While jazz pianist, composer and Grammy Award-winning arranger Bill Cunliffe continued to teach and arrange music with normal efficiency during the COVID pandemic, he says he was tapped out creatively. But Cunliffe says nothing rejuvenates a composer more than an imposing deadline, he was given one by Terell Stafford, Music Director of Jazz Studies of Temple University’s Boyer College of Music, and Robert Stroker, Boyer’s Dean and Vice Provost of the Arts.
The result was Cunliffe’s three-movement composition Rainforests, which celebrates the tropical mangroves and will be available on digitally September 8 via BCM+D Records. The piece was performed by the Temple University Studio Orchestra with Stafford, Dick Oatts, Tim Warfield, Bruce Barth, Mike Boone and Justin Faulkner, and conducted by José Luis Domínguez.

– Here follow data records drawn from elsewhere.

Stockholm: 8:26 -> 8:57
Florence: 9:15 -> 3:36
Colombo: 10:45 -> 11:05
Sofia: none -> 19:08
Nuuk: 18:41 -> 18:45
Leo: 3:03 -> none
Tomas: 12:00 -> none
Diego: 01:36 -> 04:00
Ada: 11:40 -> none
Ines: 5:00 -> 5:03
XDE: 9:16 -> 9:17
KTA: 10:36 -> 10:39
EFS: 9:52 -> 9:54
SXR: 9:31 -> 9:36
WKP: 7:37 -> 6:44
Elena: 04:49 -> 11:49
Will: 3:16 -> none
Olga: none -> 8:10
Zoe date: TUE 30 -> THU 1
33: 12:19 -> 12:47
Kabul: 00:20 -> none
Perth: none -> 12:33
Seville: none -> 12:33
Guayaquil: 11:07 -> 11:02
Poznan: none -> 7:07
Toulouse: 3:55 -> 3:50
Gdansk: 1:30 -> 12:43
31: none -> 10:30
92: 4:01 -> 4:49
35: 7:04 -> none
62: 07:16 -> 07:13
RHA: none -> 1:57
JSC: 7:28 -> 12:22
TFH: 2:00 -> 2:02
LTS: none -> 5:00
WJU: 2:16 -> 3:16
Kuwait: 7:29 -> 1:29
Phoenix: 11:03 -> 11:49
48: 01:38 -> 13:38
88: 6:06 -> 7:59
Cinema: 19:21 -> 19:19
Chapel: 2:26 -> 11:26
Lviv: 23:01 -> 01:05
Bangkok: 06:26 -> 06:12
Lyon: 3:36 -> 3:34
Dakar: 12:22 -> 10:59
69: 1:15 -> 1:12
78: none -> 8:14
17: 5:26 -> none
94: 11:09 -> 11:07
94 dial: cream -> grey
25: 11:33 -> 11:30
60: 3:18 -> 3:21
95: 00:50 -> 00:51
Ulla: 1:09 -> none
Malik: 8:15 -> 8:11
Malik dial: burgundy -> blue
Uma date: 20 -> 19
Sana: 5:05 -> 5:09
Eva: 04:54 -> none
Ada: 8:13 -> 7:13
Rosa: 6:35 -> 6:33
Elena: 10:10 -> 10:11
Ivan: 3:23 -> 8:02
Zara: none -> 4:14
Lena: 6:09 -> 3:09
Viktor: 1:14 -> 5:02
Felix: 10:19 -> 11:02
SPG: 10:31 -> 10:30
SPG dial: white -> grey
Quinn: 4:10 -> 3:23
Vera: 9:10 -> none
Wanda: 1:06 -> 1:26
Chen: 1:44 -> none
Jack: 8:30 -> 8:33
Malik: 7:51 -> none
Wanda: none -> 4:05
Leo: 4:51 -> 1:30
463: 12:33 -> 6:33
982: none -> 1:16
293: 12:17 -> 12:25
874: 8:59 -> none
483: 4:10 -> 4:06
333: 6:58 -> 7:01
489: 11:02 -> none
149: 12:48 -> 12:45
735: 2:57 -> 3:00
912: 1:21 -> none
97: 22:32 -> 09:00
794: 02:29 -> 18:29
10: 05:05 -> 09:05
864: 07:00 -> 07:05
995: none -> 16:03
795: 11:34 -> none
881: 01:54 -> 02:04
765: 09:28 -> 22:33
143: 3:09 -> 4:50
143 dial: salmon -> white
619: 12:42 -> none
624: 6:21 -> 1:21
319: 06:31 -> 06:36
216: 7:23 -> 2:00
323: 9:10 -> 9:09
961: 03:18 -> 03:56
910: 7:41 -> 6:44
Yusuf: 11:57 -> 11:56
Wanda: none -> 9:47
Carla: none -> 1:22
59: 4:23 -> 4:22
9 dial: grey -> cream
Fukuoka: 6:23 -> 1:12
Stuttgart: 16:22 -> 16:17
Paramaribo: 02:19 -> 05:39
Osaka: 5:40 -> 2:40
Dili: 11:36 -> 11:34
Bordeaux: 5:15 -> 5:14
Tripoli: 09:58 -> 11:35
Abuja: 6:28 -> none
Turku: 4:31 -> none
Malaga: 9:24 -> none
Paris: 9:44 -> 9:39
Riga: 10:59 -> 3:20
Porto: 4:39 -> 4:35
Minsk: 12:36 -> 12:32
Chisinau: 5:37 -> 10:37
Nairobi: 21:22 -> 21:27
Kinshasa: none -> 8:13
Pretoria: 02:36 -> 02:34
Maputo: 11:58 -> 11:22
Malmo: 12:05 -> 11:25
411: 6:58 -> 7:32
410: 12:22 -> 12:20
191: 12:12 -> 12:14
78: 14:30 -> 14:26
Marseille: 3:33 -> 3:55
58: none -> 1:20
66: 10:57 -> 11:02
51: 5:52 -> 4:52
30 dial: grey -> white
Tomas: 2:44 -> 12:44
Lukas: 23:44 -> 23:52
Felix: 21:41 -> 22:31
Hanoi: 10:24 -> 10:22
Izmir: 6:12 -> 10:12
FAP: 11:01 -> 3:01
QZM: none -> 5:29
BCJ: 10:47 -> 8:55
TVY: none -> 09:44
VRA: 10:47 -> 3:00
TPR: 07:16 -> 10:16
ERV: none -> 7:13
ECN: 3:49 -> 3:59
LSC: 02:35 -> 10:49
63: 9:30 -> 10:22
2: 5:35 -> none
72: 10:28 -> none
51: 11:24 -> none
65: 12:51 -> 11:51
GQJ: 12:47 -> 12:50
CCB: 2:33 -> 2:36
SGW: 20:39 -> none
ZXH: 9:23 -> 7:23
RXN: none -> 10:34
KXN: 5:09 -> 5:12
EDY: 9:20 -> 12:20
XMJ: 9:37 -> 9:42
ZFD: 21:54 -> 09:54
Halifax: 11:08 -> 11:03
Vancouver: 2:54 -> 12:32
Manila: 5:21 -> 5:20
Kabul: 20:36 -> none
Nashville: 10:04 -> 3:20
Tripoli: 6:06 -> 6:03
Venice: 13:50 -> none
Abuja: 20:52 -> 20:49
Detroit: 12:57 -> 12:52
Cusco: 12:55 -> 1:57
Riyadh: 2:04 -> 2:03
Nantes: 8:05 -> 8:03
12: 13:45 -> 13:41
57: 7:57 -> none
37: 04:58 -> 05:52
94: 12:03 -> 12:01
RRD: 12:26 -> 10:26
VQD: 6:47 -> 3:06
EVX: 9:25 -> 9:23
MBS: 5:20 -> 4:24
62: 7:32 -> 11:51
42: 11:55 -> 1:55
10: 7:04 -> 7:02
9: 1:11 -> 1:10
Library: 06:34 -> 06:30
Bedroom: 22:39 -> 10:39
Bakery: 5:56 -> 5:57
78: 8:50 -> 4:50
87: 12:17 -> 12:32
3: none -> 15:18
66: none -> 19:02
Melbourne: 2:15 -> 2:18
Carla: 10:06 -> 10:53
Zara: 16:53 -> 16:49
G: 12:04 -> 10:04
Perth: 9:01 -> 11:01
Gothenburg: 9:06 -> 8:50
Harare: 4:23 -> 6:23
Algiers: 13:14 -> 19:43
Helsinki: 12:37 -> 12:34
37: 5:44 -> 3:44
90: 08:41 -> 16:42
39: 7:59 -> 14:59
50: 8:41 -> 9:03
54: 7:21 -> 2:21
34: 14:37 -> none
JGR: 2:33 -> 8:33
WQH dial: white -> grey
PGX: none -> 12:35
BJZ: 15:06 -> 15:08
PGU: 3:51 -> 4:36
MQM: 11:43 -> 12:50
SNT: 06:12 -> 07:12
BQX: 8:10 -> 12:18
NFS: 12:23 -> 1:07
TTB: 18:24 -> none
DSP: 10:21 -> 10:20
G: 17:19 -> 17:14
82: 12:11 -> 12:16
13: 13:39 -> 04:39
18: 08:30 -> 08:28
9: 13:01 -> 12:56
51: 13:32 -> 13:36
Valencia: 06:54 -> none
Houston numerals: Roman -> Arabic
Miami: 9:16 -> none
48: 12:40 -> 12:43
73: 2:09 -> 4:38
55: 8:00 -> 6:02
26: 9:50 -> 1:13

Rainforest is the first of three commissioned works to be released digitally by BCM+D. The others are Grammy-award winning pianist Billy Childs’ work Labyrinth and Temple’s ensemble player Banks Sapnar’s Red Braid. Cunliffe, Childs and Sapnar’s compositions were performed at Lincoln Center on April 14 and recorded the following day. Labyrinth and Red Braid will be released Winter 2024 and the three works will be released together, including Rainforest, on CD in April.
“For years, I’ve been intrigued by trees,” Cunliffe says. “Not only the trees in my neighborhood of Studio City, California, but the trees that keep us safe and healthy such as the tropical mangrove. Its tangle of roots allows the trees to handle the daily rise and fall of tides and slow the movement of tidal waters, causing sediments to build up the muddy bottom.”
Mangrove forests stabilize the coastline, reducing erosion from storm surges, currents, waves and tides, and the intricate root system makes these forests attractive to fish and other organisms seeking food and shelter from predators.
“The mangroves in the rainforests are truly the heart of our planet and help keep us alive,” Cunliffe says. “I’ve been thinking about them a lot, and the music of the tropics has always been a focus of mine, with the recordings I’ve done of Brazilian and Cuban music, samba and salsa.”
Instead of ruminating for periods of time over the musical material, the imposed deadline forced Cunliffe to accept the material immediately offered to him, like the strange child-like melodies that often appear to him after waking up from dreams.
“Rather than cast them aside,” Cunliffe says, “this time I wrote them down and, accepting the theory of Bill Dobbins, my former teacher at Eastman, that there is ‘no such thing as a bad idea,’ and started to work on carving these stones into sculptures of music I could be proud of.”
Cunliffe says having three great horn soloists (trumpeter Stafford, and saxophonists Oatts and Warfield), a great piano soloist (Barth) and a fabulous symphony orchestra directed by Domínguez, “one of our great conductors, meant I couldn’t go wrong.”
“The first movement of Rainforests starts with a large battery of percussion playing rainforest-like sounds in the style of a samba, the national dance of Brazil seen all year long,” Cunliffe says, “but especially during Mardi Gras, in the streets and barrios. The simple four-note melody is presented and twisted and turned by Tim Warfield in a variety of ways."
Cunliffe says movement two is a cross between a Mexican bolero and a Brazilian bossa, cast as a slow romantic movement. “The great Dick Oatts presents the theme as a series of descending thirds, then improvises for a while.” he adds. “The movement ends with a cadenza featuring rainforest sounds as before, with the soloists adding bird calls and other exotic sounds.”
The energetic street dance is the final movement, with added movements into meters of 5, 6 and 7, is stated by Stafford and echoed by the orchestra. “Hints of jazz big band figures lead into complex rhythmic figures you could get lost in like the rainforest!” Cunliffe says.
“A transitional passage built on a Brazilian drum rhythm leads into the final climax, a batucada-like street dance as I saw in Rio so many years ago but overlaid with jazz soloists and dissonant harmonies,” Cunliffe says.